Reach for `polars-io-tools` when you want Polars' lazy API over data that lives in an
external store, and you care about *not* fetching rows or columns you will immediately
throw away. It is most valuable for large, partitioned, or remote datasets where a
filter on a date or key column should translate into a smaller query against the
source. If your data already fits comfortably in memory or lives in local Parquet/CSV,
plain Polars is the simpler choice.

## Installation

```bash
pip install polars-io-tools
```

`polars-io-tools` requires Python 3.11 or newer.
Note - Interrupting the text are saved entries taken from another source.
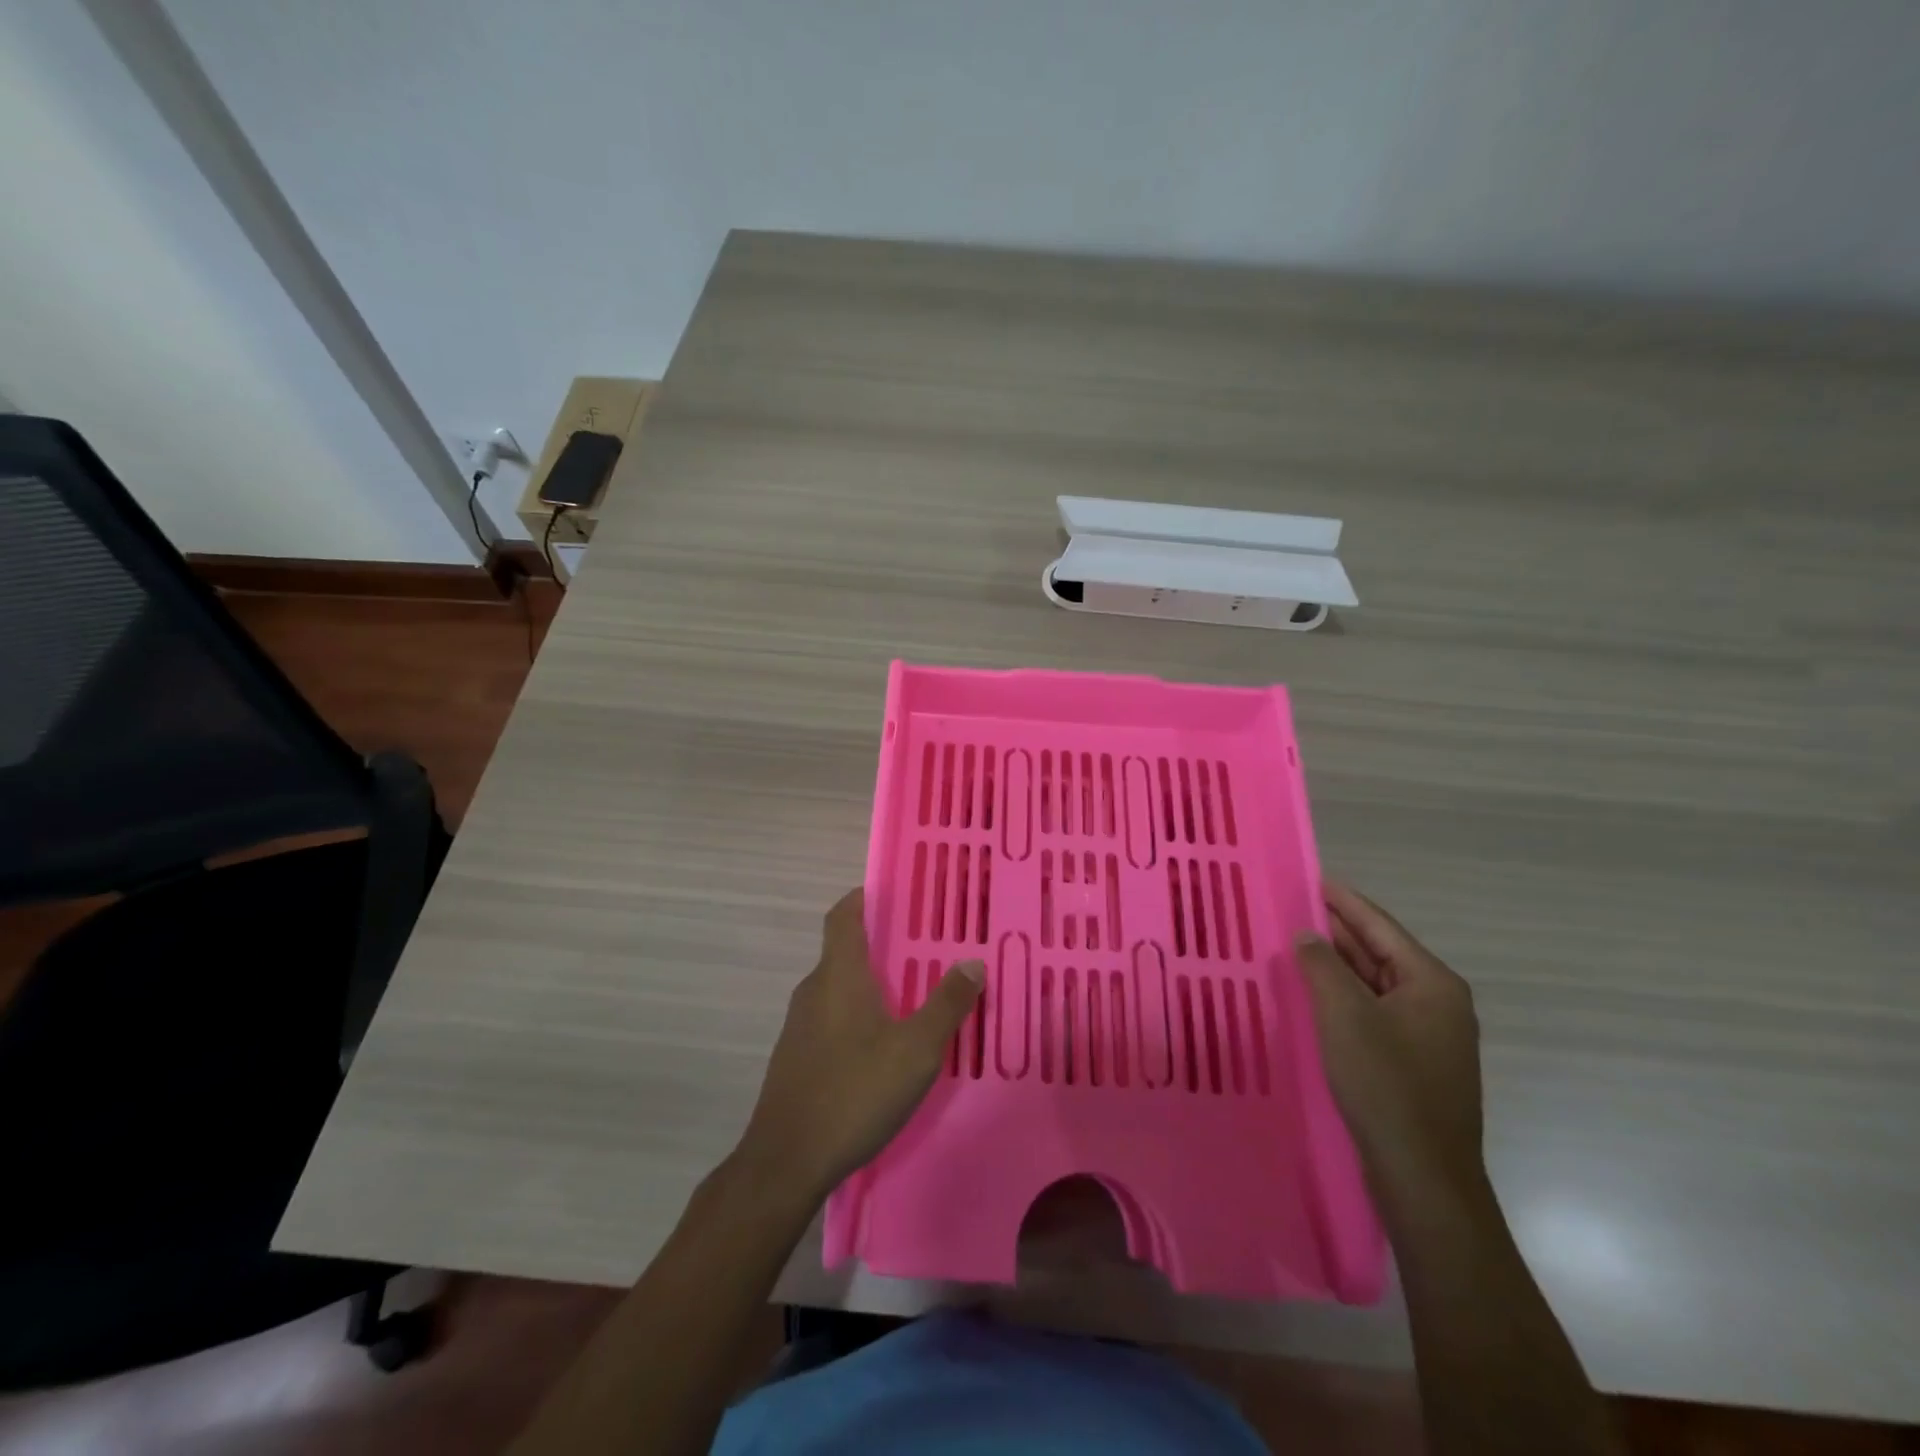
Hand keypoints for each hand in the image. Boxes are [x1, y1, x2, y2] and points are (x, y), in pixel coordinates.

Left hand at [736, 888, 981, 1206]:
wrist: (785, 1162)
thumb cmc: (853, 1092)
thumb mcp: (915, 1050)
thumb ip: (946, 1004)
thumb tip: (972, 962)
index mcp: (839, 974)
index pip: (843, 914)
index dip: (865, 896)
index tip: (898, 893)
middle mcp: (814, 989)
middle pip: (845, 949)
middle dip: (883, 943)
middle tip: (927, 947)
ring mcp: (800, 1024)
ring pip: (840, 986)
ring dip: (873, 982)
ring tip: (915, 994)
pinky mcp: (798, 1056)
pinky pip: (833, 1017)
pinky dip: (860, 1014)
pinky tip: (886, 1044)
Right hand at [1295, 881, 1483, 1203]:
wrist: (1422, 1175)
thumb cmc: (1385, 1084)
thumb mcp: (1343, 1015)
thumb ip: (1322, 965)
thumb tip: (1307, 935)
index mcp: (1432, 983)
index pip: (1380, 926)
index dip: (1344, 901)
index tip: (1313, 878)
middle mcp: (1438, 1003)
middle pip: (1380, 953)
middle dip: (1337, 932)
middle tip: (1294, 909)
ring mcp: (1429, 1035)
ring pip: (1376, 985)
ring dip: (1338, 966)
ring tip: (1296, 945)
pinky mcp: (1415, 1063)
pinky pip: (1375, 1012)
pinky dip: (1345, 997)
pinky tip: (1315, 996)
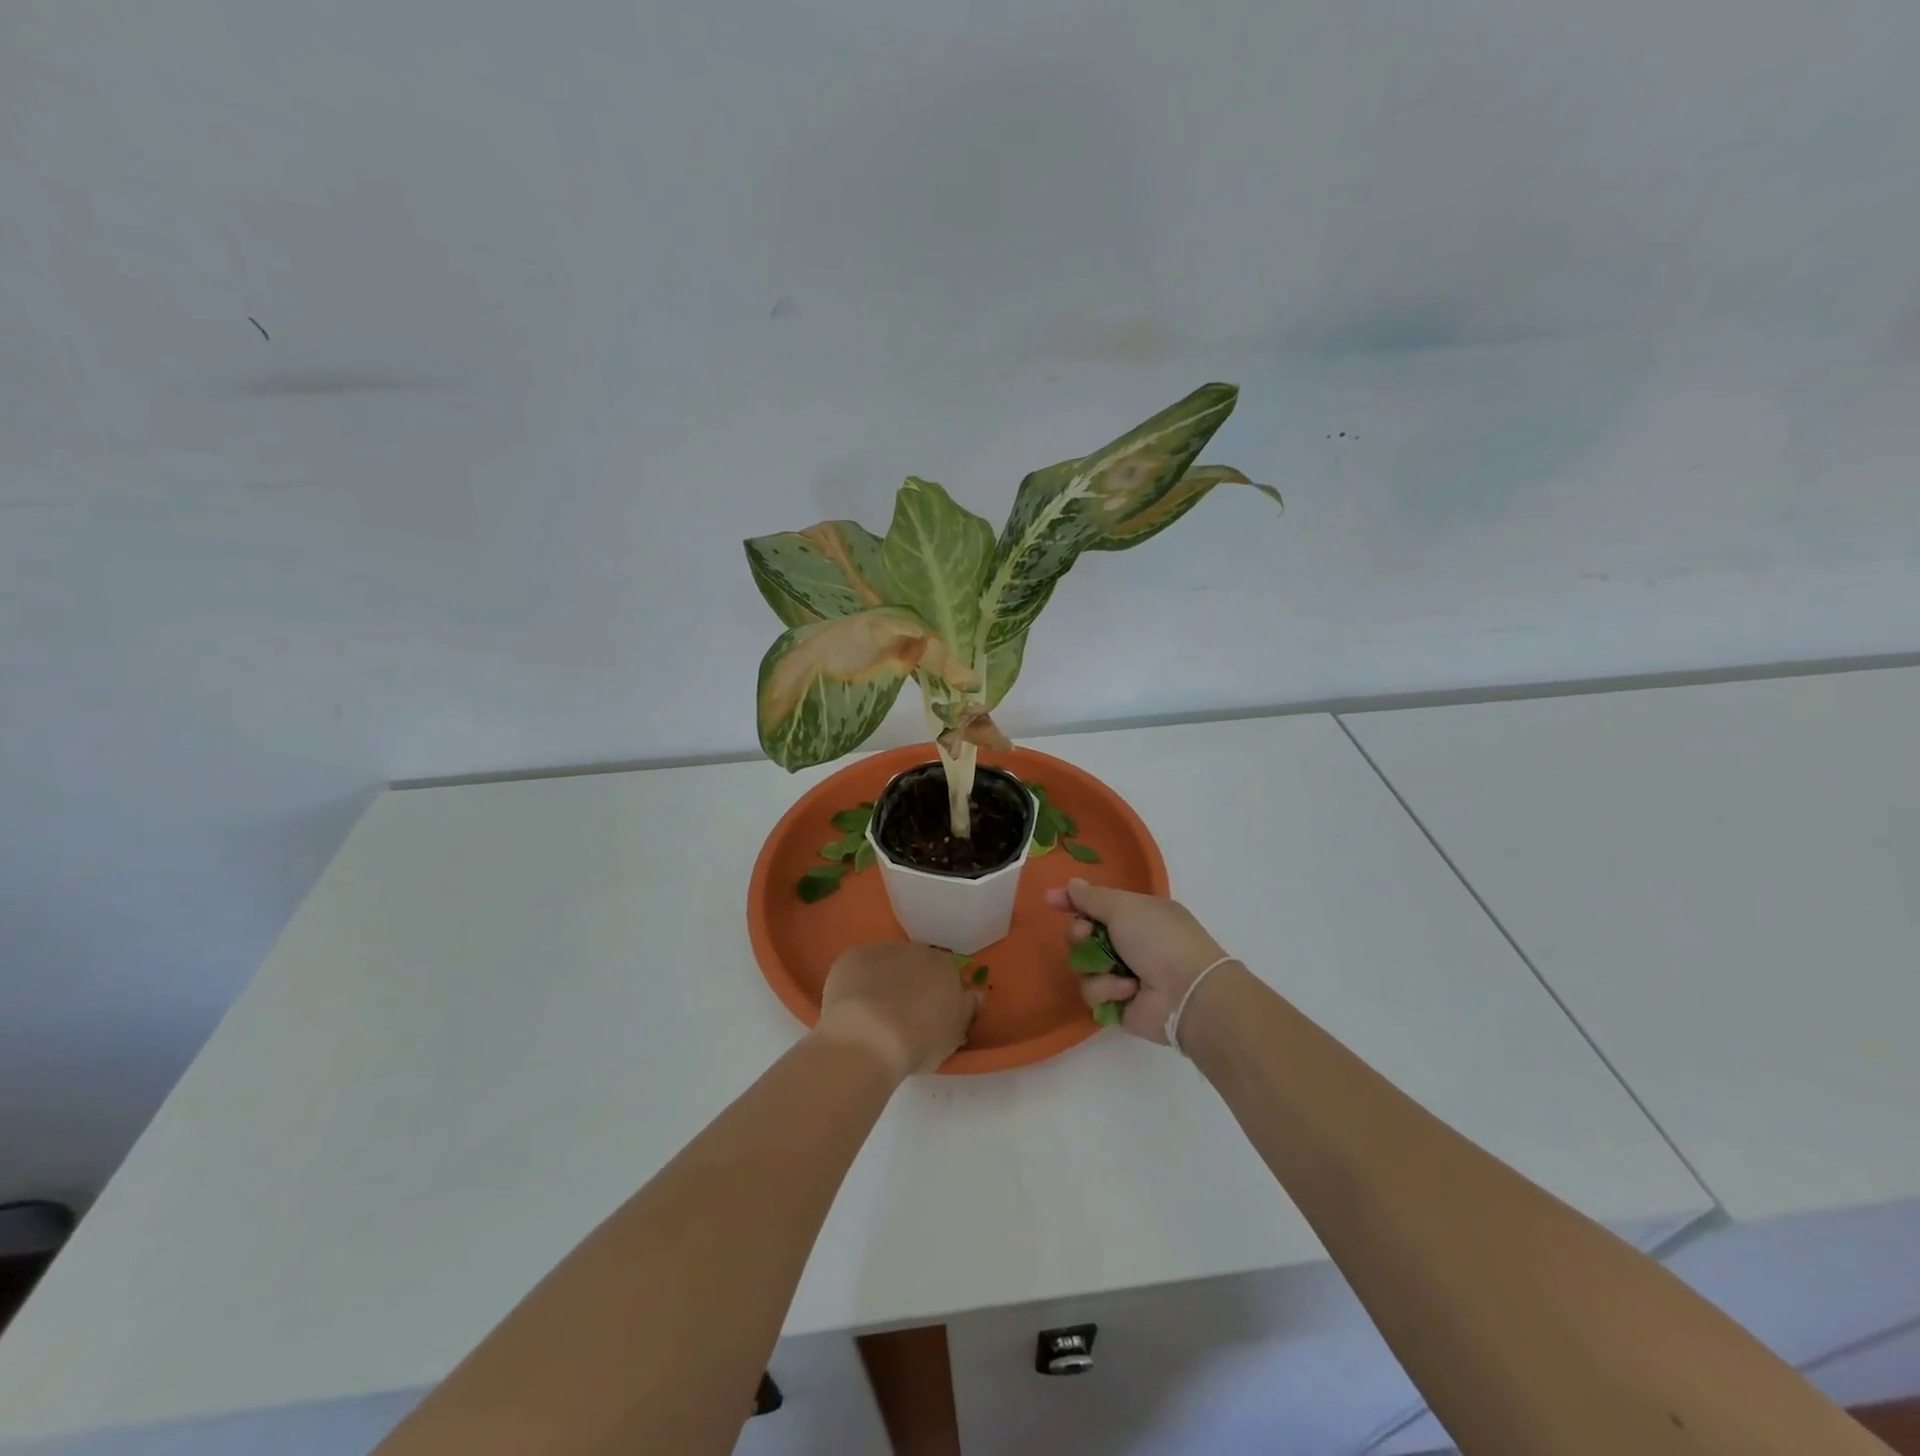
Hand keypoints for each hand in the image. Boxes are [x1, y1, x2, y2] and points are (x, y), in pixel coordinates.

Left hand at [816, 942, 979, 1078]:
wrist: (868, 1039)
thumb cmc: (918, 1041)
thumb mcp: (954, 1036)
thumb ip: (966, 1010)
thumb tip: (974, 994)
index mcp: (944, 966)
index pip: (946, 973)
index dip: (938, 994)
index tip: (930, 1016)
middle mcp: (915, 950)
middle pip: (915, 964)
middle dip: (911, 982)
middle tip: (902, 1014)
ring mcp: (880, 950)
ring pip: (886, 963)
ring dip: (884, 979)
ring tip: (874, 1013)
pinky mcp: (850, 957)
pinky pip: (858, 967)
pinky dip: (857, 981)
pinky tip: (853, 1005)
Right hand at [1047, 879, 1230, 1045]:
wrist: (1187, 993)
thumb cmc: (1159, 939)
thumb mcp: (1124, 907)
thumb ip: (1092, 897)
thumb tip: (1071, 884)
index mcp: (1136, 914)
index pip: (1096, 904)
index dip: (1072, 901)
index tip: (1050, 900)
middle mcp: (1129, 942)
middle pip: (1082, 934)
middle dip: (1079, 934)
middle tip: (1086, 934)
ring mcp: (1123, 973)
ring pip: (1083, 964)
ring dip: (1095, 964)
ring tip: (1114, 968)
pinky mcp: (1118, 1003)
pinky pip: (1093, 991)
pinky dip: (1108, 989)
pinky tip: (1128, 990)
See the
[Installation guide](https://github.com/Point72/polars-io-tools/wiki/Installation)
for `conda` and source builds.

## Quickstart

Importing the package registers the `piot` namespace on every Polars `LazyFrame`:

```python
import polars as pl
import polars_io_tools  # registers the .piot namespace

left = pl.LazyFrame({"x": [1, 2, 3], "y": [4, 5, 6]})
right = pl.LazyFrame({"x": [-1, -2, 3], "z": [7, 8, 9]})

# An inner join where the keys present on the left are pushed down as a
# filter on the right frame *before* the join runs.
result = left.piot.filtered_join(right, on="x").collect()
print(result)
# shape: (1, 3)
# ┌─────┬─────┬─────┐
# │ x   ┆ y   ┆ z   │
# │ --- ┆ --- ┆ --- │
# │ i64 ┆ i64 ┆ i64 │
# ╞═════╪═════╪═════╡
# │ 3   ┆ 6   ┆ 9   │
# └─────┴─────┴─────┘
```

For a guided walkthrough, start with the
[Getting Started tutorial](https://github.com/Point72/polars-io-tools/wiki/Getting-Started).

## What's included

- **Lazy I/O sources with predicate & projection pushdown** — `scan_db` (any
  ODBC database), `scan_clickhouse`, `scan_datadog`, `scan_delta`, and `from_narwhals`.
  Filters on the resulting `LazyFrame` are translated into the source's own query
  language (SQL `WHERE`, Datadog time ranges, Delta partition pruning) so only the
  matching rows and columns are fetched.
- **Lazy writers** — `sink_delta` and `sink_clickhouse` write a `LazyFrame` directly to
  Delta Lake or ClickHouse, including streaming/chunked writes and transparent handling
  of types the target store cannot represent natively.
- **Pushdown-preserving query building** — `filtered_join`, `filtered_join_asof`,
  `join_between`, `multi_source`, `concat_named`, and `ts_with_columns` express joins,
  multi-source composition, and rolling/lookback time-series logic without blocking the
  filter pushdown that those operations normally defeat.
- **Caching** — `cache` keeps an in-memory, column- and partition-level cache for
  iterative work; `cache_parquet` materializes date-partitioned Parquet on local disk
  or S3, fetching only the partitions a query needs.
- **Distributed execution** — `execute_on_ray` splits a `LazyFrame` by calendar period
  and runs the partitions across an existing Ray cluster.
- **Ergonomics** — `iter_rows` for memory-efficient row iteration, `debug` to inspect
  what Polars pushes into a source, and `disable_optimizations` to compare against plain
  Polars.

## Documentation

Full documentation lives in the
[project wiki](https://github.com/Point72/polars-io-tools/wiki):

- [Getting Started](https://github.com/Point72/polars-io-tools/wiki/Getting-Started) — a guided tutorial.
- [Reading and Writing Data](https://github.com/Point72/polars-io-tools/wiki/Reading-and-Writing-Data) — recipes for each I/O source and sink.
- [Query Optimization](https://github.com/Point72/polars-io-tools/wiki/Query-Optimization) — joins, composition, time-series, and caching.
- [Distributed Execution](https://github.com/Point72/polars-io-tools/wiki/Distributed-Execution) — running on Ray.
- [API Reference](https://github.com/Point72/polars-io-tools/wiki/API-Reference) — the public functions and `piot` namespace.
- [Concepts](https://github.com/Point72/polars-io-tools/wiki/Concepts) — how predicate pushdown into custom sources works.

## Contributing

Contributions are welcome. See the
[Contributing guide](https://github.com/Point72/polars-io-tools/wiki/Contribute)
and [Local Development Setup](https://github.com/Point72/polars-io-tools/wiki/Local-Development-Setup)
to get started.

## License

`polars-io-tools` is licensed under the [Apache 2.0 license](LICENSE).